With the intention to extract a general WMC factor, we included three measures of WMC: reading span, semantic word pair, and visual spatial working memory. These are all visually based complex span tests which were used to measure the ability to process and to store information simultaneously (see Rönnberg et al., 2016 for details).

Reading span

A Swedish version of Daneman and Carpenter (1980) Reading Span test was used to assess WMC (Rönnberg et al., 1989). The test consists of lists of sentences, each of which comprises 2–5 sentences. The sentences were presented in a word-by-word fashion on a computer screen at a rate of one word per 800 ms. After each sentence participants were asked to report whether the sentence was absurd or sensible. After being presented with a list of sentences, participants were asked to report either the first or the last words of each sentence in the list, in their correct serial presentation order. A total of 28 sentences were presented. The test was scored by the total number of items correctly recalled irrespective of recall order.

Semantic word pair

A Semantic word pair Test (see Maki, 2007, for materials) is a working memory test that does not include syntactic elements. The test consists of lists of word-pairs, each of which comprises 2–5 word-pairs.
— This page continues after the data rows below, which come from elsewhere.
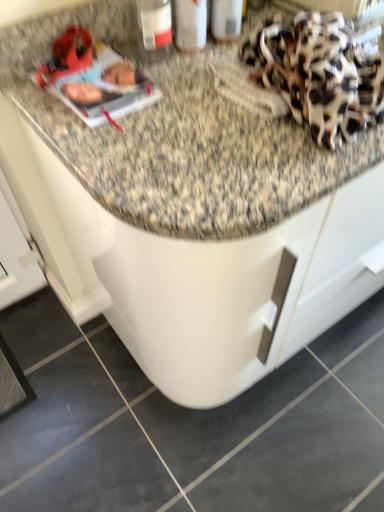
Describe the element at coordinates (94, 79) in the screenshot. I see `matte plastic magazine at upper left` at that location.

Locate an element on the screen. The height and width of the screenshot is (512, 384). matte plastic magazine at upper left is located at coordinates (94, 79).

How different are the orientations of leopard print fabric at upper right and matte plastic magazine at upper left in degrees?

The angle between the facing direction of leopard print fabric at upper right and the facing direction of matte plastic magazine at upper left is 0.304 degrees.

Can you see leopard print fabric at upper right touching matte plastic magazine at upper left?

leopard print fabric at upper right is not next to matte plastic magazine at upper left, and they're not touching.

Can you confirm if leopard print fabric at upper right is smaller than matte plastic magazine at upper left?

Incorrect, leopard print fabric at upper right is not smaller in size than matte plastic magazine at upper left.

From the image's perspective, is leopard print fabric at upper right on top of matte plastic magazine at upper left?

Yes, from the image's perspective, leopard print fabric at upper right is above matte plastic magazine at upper left.

Consider the image. Is matte plastic bottle at upper center positioned with its back to matte plastic magazine at upper left?

No, matte plastic bottle at upper center's orientation is not away from matte plastic magazine at upper left.

From a real-world perspective, who is located higher, matte plastic bottle at upper center or matte plastic magazine at upper left?

matte plastic bottle at upper center.

Which is in front, point (162, 57) or point (117, 106)?

The point (117, 106) is more forward.

How much distance is there between matte plastic bottle at upper center and matte plastic magazine at upper left?

5.45 inches.

Image resolution: width=384 pixels, height=512 pixels. In order to click on stuff on the right of the matte plastic bottle at upper center in this screenshot , I will do `click(319, 74)`.

Is leopard print fabric at upper right a part of matte plastic bottle at upper center?

Actually, leopard print fabric at upper right is outside matte plastic bottle at upper center.

Based on their sizes in the image, would you say matte plastic bottle at upper center is bigger or smaller than leopard print fabric at upper right?

Clearly, matte plastic bottle at upper center is smaller in size than leopard print fabric at upper right.

Considering the sizes of objects matte plastic bottle at upper center and leopard print fabric at upper right in the image provided, who is taller, matte plastic bottle at upper center or leopard print fabric at upper right?

With more height is matte plastic bottle at upper center.

Between matte plastic magazine at upper left and matte plastic bottle at upper center, which one has less height?

matte plastic magazine at upper left is shorter.

Which is less distant, (126, 91) or (143, 3)?

Point (126, 91) appears to be farther away from the viewer than point (143, 3).

Is the surface of matte plastic magazine at upper left in direct contact with matte plastic bottle at upper center?

matte plastic magazine at upper left and matte plastic bottle at upper center are clearly separated.

Is matte plastic magazine at upper left positioned beyond the bounds of leopard print fabric at upper right?

Yes, matte plastic magazine at upper left is outside of leopard print fabric at upper right.

Which of these two, matte plastic magazine at upper left or leopard print fabric at upper right, is smaller?

matte plastic magazine at upper left.

From the image's perspective, is matte plastic magazine at upper left on leopard print fabric at upper right?

No, from the image's perspective, matte plastic magazine at upper left is not above leopard print fabric at upper right.

Which object is positioned more to the left, matte plastic magazine at upper left or leopard print fabric at upper right?

matte plastic magazine at upper left is more to the left.

Is point (343, 103) closer or farther from the camera than point (170, 25)?

Point (343, 103) is closer to the camera than point (170, 25).

I want to click on stuff to the right of matte plastic bottle at upper center, so click(x=319, y=74).

Looking at this image, is leopard print fabric at upper right bigger or smaller than matte plastic bottle at upper center?

In the image, leopard print fabric at upper right appears to be larger than matte plastic bottle at upper center.

Considering the relative sizes of leopard print fabric at upper right and matte plastic bottle at upper center in the image provided, is leopard print fabric at upper right thinner than matte plastic bottle at upper center?

Incorrect, the width of leopard print fabric at upper right is not less than that of matte plastic bottle at upper center.

Locate an element on the screen. The width and height of the screenshot is (384, 512). magazine below the leopard print fabric at upper right (from a real-world perspective) is located at coordinates (94, 79).

You are a GUI agent. You are given a task and a screenshot of the screen. Output one action in this format:
    pyautogui.click(x=<x>, y=<y>)
    Task: Click on the magazine on the left of matte plastic bottle at upper center
    Image resolution: width=384 pixels, height=512 pixels.
    Given the screenshot: What is the action you would take?
    pyautogui.click(x=94, y=79)

Considering their positions, is matte plastic magazine at upper left positioned further to leopard print fabric at upper right than matte plastic bottle at upper center?

matte plastic bottle at upper center lies further to leopard print fabric at upper right than the other object.

Estimate the real-world distances between objects in this image. Which object is closer to leopard print fabric at upper right, matte plastic bottle at upper center or matte plastic magazine at upper left?

Based on the image, matte plastic magazine at upper left appears to be nearer to leopard print fabric at upper right.

Estimate the real-world distances between objects in this image. Which object is closer to matte plastic magazine at upper left, leopard print fabric at upper right or matte plastic bottle at upper center?

matte plastic bottle at upper center is positioned closer to the anchor matte plastic magazine at upper left.

Consider the image. Which object lies further to the anchor point matte plastic bottle at upper center, matte plastic magazine at upper left or leopard print fabric at upper right?

Based on the image, leopard print fabric at upper right appears to be further to matte plastic bottle at upper center.

From the image, which object appears to be nearer to matte plastic bottle at upper center, leopard print fabric at upper right or matte plastic magazine at upper left?

matte plastic magazine at upper left lies closer to matte plastic bottle at upper center than the other object.

Estimate the real-world distances between objects in this image. Which object is further from matte plastic magazine at upper left, matte plastic bottle at upper center or leopard print fabric at upper right?

Among the two, leopard print fabric at upper right is located further to matte plastic magazine at upper left.

Find the location of `bottle located between matte plastic magazine at upper left and leopard print fabric at upper right in the left-right direction`. bottle located between matte plastic magazine at upper left and leopard print fabric at upper right in the left-right direction is located at coordinates (154, 29).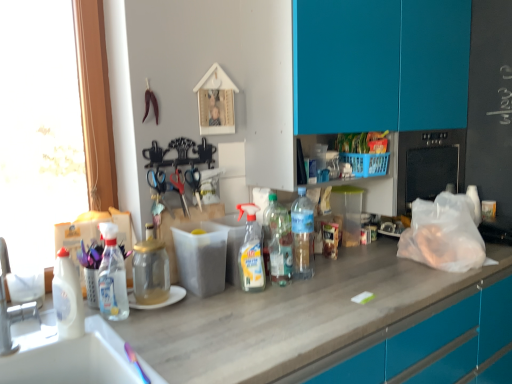
Question: Does transparent plastic spray bottle at left, positioned as the second bottle in left-to-right order, turn towards translucent plastic bottles at center, the 2th bottle viewed from the right?

Choices:
 (A) yes
 (B) no

Answer: (B)

Question: Would you say translucent plastic bottles at center, which appears as the fifth bottle when viewed from the left, is part of transparent plastic spray bottle at left, positioned as the second bottle in left-to-right order,'s contents?

Choices:
 (A) no
 (B) yes

Answer: (A)

Question: From a real-world perspective, is transparent plastic spray bottle at left, positioned as the second bottle in left-to-right order, positioned over translucent plastic bottles at center, the 2th bottle viewed from the right, based on gravity?

Choices:
 (A) no
 (B) yes

Answer: (A)

Question: Is transparent plastic spray bottle at left, positioned as the second bottle in left-to-right order, looking in the opposite direction of translucent plastic bottles at center, the 2th bottle viewed from the right?

Choices:
 (A) no
 (B) yes

Answer: (A)

Question: Is transparent plastic spray bottle at left, arranged as the 5th bottle when viewed from the right, further to the viewer compared to translucent plastic bottles at center, the 2th bottle viewed from the right?

Choices:
 (A) yes
 (B) no

Answer: (B)

Question: Is red plastic scissors at center, arranged as the 2th scissors when viewed from the left, in front of or behind brushed metal faucet at lower left in the image?

Choices:
 (A) front
 (B) behind

Answer: (B)

Question: Is red plastic scissors at center, the second scissors positioned from the right, taller or shorter than brushed metal faucet at lower left?

Choices:
 (A) tall
 (B) short

Answer: (B)

Question: In terms of width, does red plastic scissors at center, the second scissors positioned from the right, look wider or thinner when compared to brushed metal faucet at lower left?

Choices:
 (A) wide
 (B) thin

Answer: (B)

Question: From the image's perspective, is red plastic scissors at center, arranged as the 2th scissors when viewed from the left, above or below brushed metal faucet at lower left?

Choices:
 (A) below
 (B) above

Answer: (B)

Question: Considering the positions of translucent plastic spray bottle at center, the third bottle viewed from the right, and transparent plastic spray bottle at left, positioned as the second bottle in left-to-right order, in the image, is translucent plastic spray bottle at center, the third bottle viewed from the right, bigger or smaller than transparent plastic spray bottle at left, positioned as the second bottle in left-to-right order,?

Choices:
 (A) big
 (B) small

Answer: (B)

Question: Would you say translucent plastic spray bottle at center, placed as the 4th bottle when sorted from left to right, is to the left or to the right of transparent plastic spray bottle at left, arranged as the 5th bottle when viewed from the right, in the picture?

Choices:
 (A) right
 (B) left

Answer: (A)

Question: From the image's perspective, relative to transparent plastic spray bottle at left, arranged as the 5th bottle when viewed from the right, is translucent plastic spray bottle at center, the third bottle viewed from the right, above or below?

Choices:
 (A) above
 (B) below

Answer: (A)

Question: Considering their positions, is translucent plastic spray bottle at center, placed as the 4th bottle when sorted from left to right, located in front of or behind transparent plastic spray bottle at left, arranged as the 5th bottle when viewed from the right?

Choices:
 (A) behind
 (B) front

Answer: (A)

Question: In terms of size, does white glossy bottle at left, which is the sixth bottle from right to left, appear bigger or smaller than brushed metal faucet at lower left?

Choices:
 (A) big
 (B) small

Answer: (B)

Question: Considering the positions of white glossy bottle at left, the first bottle from the left, and brushed metal faucet at lower left in the image, is white glossy bottle at left, the first bottle from the left, wider or thinner than brushed metal faucet at lower left?

Choices:
 (A) thin
 (B) wide

Answer: (A)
The word pairs were presented in a word-pair by word-pair fashion on a computer screen. For each word-pair the participants were asked to identify which word in a word-pair was a living object and give response by pressing buttons. After being presented with a list of word-pairs, the participants were asked to orally recall the word on either the left- or right-hand side in the pair, in their correct serial presentation order. A total of 42 word-pairs were presented. The test was scored by the total number of words correctly recalled irrespective of recall order.

VSWM

A Visuo-Spatial Working Memory test is a working memory test that does not include verbal elements. The test consists of a series of trials, each of which comprises 2–5 comparisons. In each trial, a 5 × 5 grid was presented on the screen, and a pair of ellipses, of either identical or different shapes, were presented in one square in the grid. In each trial the participants were asked to judge verbally whether the ellipses were identical or not. After being presented with a series of trials, the participants were asked to note on a sheet of paper with an empty grid the squares in which the ellipses had been presented, in their correct serial presentation order. A total of 42 trials were presented. The test was scored by the total number of squares (where the ellipses had been presented) correctly recalled irrespective of recall order.

Data analysis

To address the two research questions of this study, we conducted two sets of analysis, one focusing on the group difference among the three groups (group analysis), and another focusing on hearing aid experience in the HA group (hearing-aid experience analysis).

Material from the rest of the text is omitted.